> _EXTRAIT DU TEXTE_
※
Parce que Proactive Academy prend à cœur d’accompagner l’insertion de tous les jeunes en entreprise, il était important de faire un point sur l’embauche d’apprentis en situation de handicap. Loin d’être compliquée, cette démarche se révèle riche et bénéfique sur plusieurs plans, pour le jeune mais aussi pour l’entreprise. Explications.

Un devoir professionnel et citoyen

 

Antoine Pubert fev 2016

Plus qu’une bonne action, l’emploi de personnes en situation de handicap est une obligation dans notre pays. Depuis la loi du 11 février 2005*, dans les entreprises de plus de vingt salariés, 6 % des effectifs doivent être réservés aux employés en situation de handicap (parmi les entreprises investies, Sodexo, Renault, Engie et Orange, par exemple).

 

Si cela n’est pas mis en place, elles doivent alors payer une contribution à l’Agefiph, le fonds pour l’insertion professionnelle des personnes handicapées. « Mais la meilleure contribution reste l’embauche, on ne peut pas seulement s’acquitter de ses obligations », souligne Antoine Pubert, développeur du CFA Cerfal et spécialisé dans le recrutement et la prise en charge de personnes en situation de handicap, que nous avons interrogé sur le sujet.
※
> _CONTENU DES DONNÉES_

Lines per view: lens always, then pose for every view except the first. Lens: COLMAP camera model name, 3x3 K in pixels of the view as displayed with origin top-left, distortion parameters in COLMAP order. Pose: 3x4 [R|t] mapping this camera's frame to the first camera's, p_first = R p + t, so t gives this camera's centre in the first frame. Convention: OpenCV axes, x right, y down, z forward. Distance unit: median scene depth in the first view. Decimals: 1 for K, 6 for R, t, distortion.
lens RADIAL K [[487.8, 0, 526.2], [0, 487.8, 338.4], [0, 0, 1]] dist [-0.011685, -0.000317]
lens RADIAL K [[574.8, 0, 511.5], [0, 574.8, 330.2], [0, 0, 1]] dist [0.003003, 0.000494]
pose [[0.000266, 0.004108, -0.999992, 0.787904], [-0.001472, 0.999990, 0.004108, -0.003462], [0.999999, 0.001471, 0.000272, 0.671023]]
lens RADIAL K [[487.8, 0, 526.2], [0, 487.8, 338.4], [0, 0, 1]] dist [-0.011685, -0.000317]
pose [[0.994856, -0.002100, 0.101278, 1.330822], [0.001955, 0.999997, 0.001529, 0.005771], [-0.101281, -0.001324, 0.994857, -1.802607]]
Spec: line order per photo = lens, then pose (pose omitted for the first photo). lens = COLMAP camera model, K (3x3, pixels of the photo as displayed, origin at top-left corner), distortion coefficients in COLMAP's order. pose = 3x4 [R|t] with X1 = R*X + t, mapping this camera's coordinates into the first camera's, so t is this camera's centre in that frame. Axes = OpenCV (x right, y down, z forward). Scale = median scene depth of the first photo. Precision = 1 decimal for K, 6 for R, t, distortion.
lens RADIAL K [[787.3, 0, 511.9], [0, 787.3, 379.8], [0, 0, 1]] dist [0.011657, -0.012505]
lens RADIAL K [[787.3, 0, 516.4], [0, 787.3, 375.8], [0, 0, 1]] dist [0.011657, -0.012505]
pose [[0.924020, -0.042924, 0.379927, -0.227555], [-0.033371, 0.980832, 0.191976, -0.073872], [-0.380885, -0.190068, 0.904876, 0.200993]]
※
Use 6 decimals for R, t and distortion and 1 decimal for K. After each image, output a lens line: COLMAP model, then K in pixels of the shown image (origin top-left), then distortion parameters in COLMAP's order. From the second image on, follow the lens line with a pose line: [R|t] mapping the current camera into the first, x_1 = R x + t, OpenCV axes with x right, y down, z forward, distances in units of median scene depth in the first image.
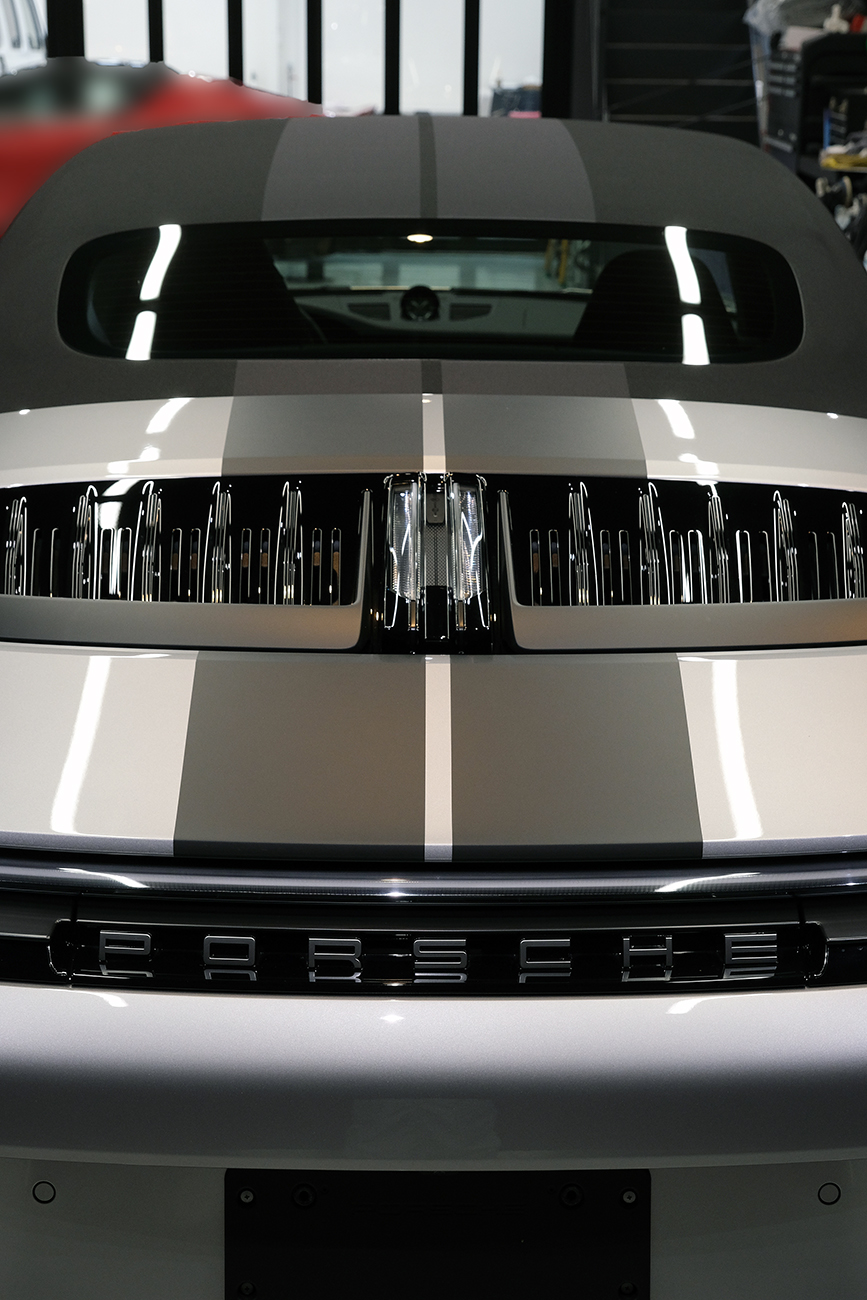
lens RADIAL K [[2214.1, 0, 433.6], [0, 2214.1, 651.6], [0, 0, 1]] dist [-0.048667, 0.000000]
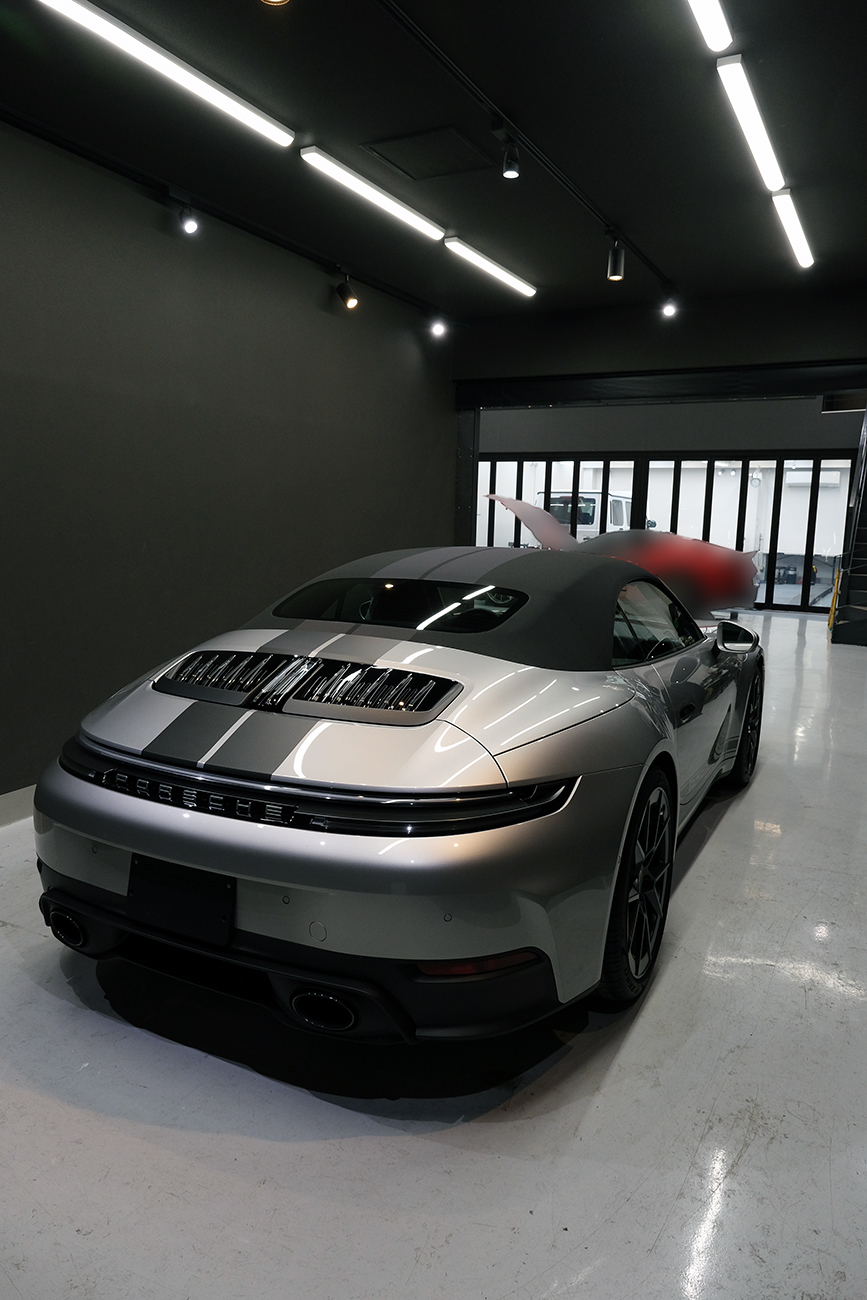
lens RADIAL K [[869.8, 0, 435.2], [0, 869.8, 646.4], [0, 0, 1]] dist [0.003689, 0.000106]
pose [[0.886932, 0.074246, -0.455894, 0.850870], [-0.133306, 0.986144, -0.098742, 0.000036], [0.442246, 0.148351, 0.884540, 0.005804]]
※
> _ACTIVITÉ_
D'après le texte sur l'embauche d'apprentis en situation de handicap, quelle part des effectifs les entreprises de plus de vingt salariés doivent-elles réserver aux employés en situation de handicap ?

> _CORRIGÉ_
6 % des effectifs.